Thomas Sawyer “A retired special education teacher on his way to a wedding in Orlando, Fla., said he was left humiliated, crying and covered with his own urine after an enhanced pat-down by TSA officers recently at Detroit Metropolitan Airport.” Thomas is a bladder cancer survivor. The x-ray picked up his medical device and he was pulled aside for a pat down. What happened was after several attempts at a private screening, he was escorted to an office. There he informed officers of his urostomy bag (a bag that collects urine through the abdomen). They didn’t listen. Because of this bag he has to wear loose clothing and since his belt was off for the x-ray his pants fell down. He had to request several times to pull up his pants. During the pat-down, when his abdomen was checked the bag opened and urine leaked down Thomas’ clothes. The officers did not acknowledge the incident or offer to help him clean up. Thomas was unable to clean up until after boarding the flight since time was short. He has filed a complaint with the TSA, his congressional representatives, and Bladder Cancer Advocacy Network.
TSA spokesperson Dwayne Baird said, “We will review the matter and take appropriate action if necessary.” He encouraged travelers with disabilities to visit the TSA website and read their guidelines. This shows an utter lack of concern for disabled travelers. Reading the guidelines does help us prepare and understand how to pack our equipment. It doesn’t; however, make up for insufficient training of TSA officers.
Bladder Cancer Advocacy Network executive director Claire Saxton said that there are hundreds of thousands of people living with ostomies in the United States. “TSA agents need to be trained to listen when someone tells them (they) have a health issue and trained in knowing what an ostomy is. No one living with an ostomy should be afraid of flying because they’re afraid of being humiliated at the checkpoint.” Indeed, TSA agents needs to be trained to listen when ANYONE tells them they have a health issue.
Because of stories like this one, and our own experiences with rude personnel, expensive food, that my husband and I have decided not to fly again.

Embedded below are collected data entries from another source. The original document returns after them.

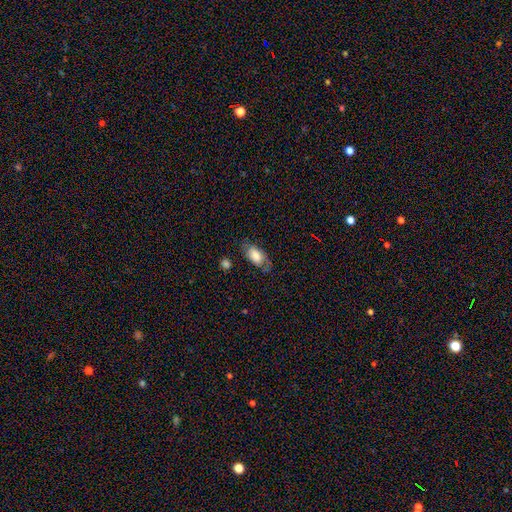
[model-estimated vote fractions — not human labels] Smooth or featured?
  - smooth: 67% *
  - featured or disk: 26%
  - star or artifact: 7%
How rounded?
  - in between: 90% *
  - cigar-shaped: 5%
  - round: 4%
Merging?
  - none: 63% *
  - minor disturbance: 25%
  - major disturbance: 10%
  - merger: 2%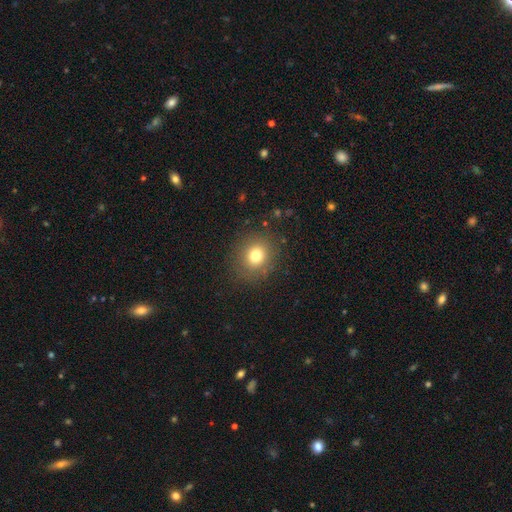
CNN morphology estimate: A smooth galaxy with no disk features (76%) that is round (81%).

Vote fractions:
- Smooth or featured? smooth: 76% / star or artifact: 14% / featured or disk: 10%
- How rounded? round: 81% / in between: 18% / cigar-shaped: 1%
- Merging? none: 86% / minor disturbance: 9% / major disturbance: 4% / merger: 1%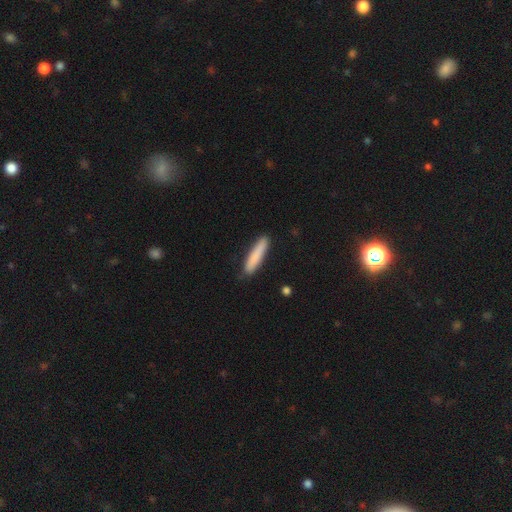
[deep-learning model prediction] A smooth galaxy with no disk features (83%) that is cigar-shaped (88%). Merging: none (86%).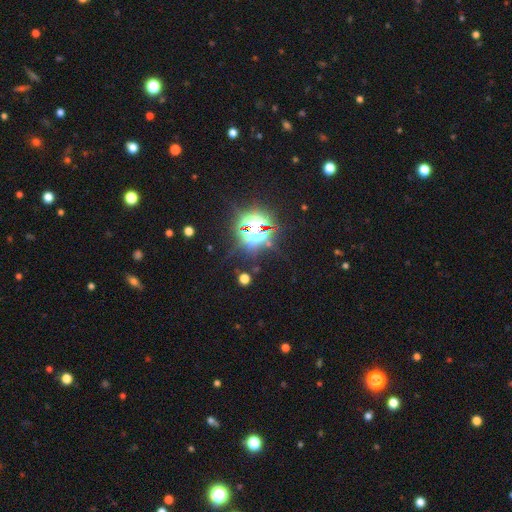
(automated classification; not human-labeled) star or artifact 84%, smooth 10%, featured or disk 6%.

I feel very fortunate that the only difficulty concerning my disability and flying was staying hydrated. You aren’t allowed to carry in drinks or bottled water because of the restrictions on liquids and the price of water can be $4 after security and near the gates. Because of my auto-immune deficiency, I don’t drink from public water fountains. The airports, at least not the one’s I’ve been to, don’t have free water from dispensers. Something similar to a water cooler would be great.I take eleven different medications, including insulin, and supplements. As you know, medication can be very expensive and if it is a controlled substance like pain or anxiety medication, it is difficult to refill. Don’t risk putting your medication in checked luggage. Put medications still in the original bottles into a clear zip lock bag. Keep in it your carry on. At some airports when I declared my medication, the screener wanted to see it. It was easier to pull out one bag they could look into then digging around for each bottle. Other times, they were in a hurry and didn’t care. One actually got very agitated when they asked if I had any containers and pulled out my meds. “That’s too much, I’m not going through that. I didn’t ask about your meds.”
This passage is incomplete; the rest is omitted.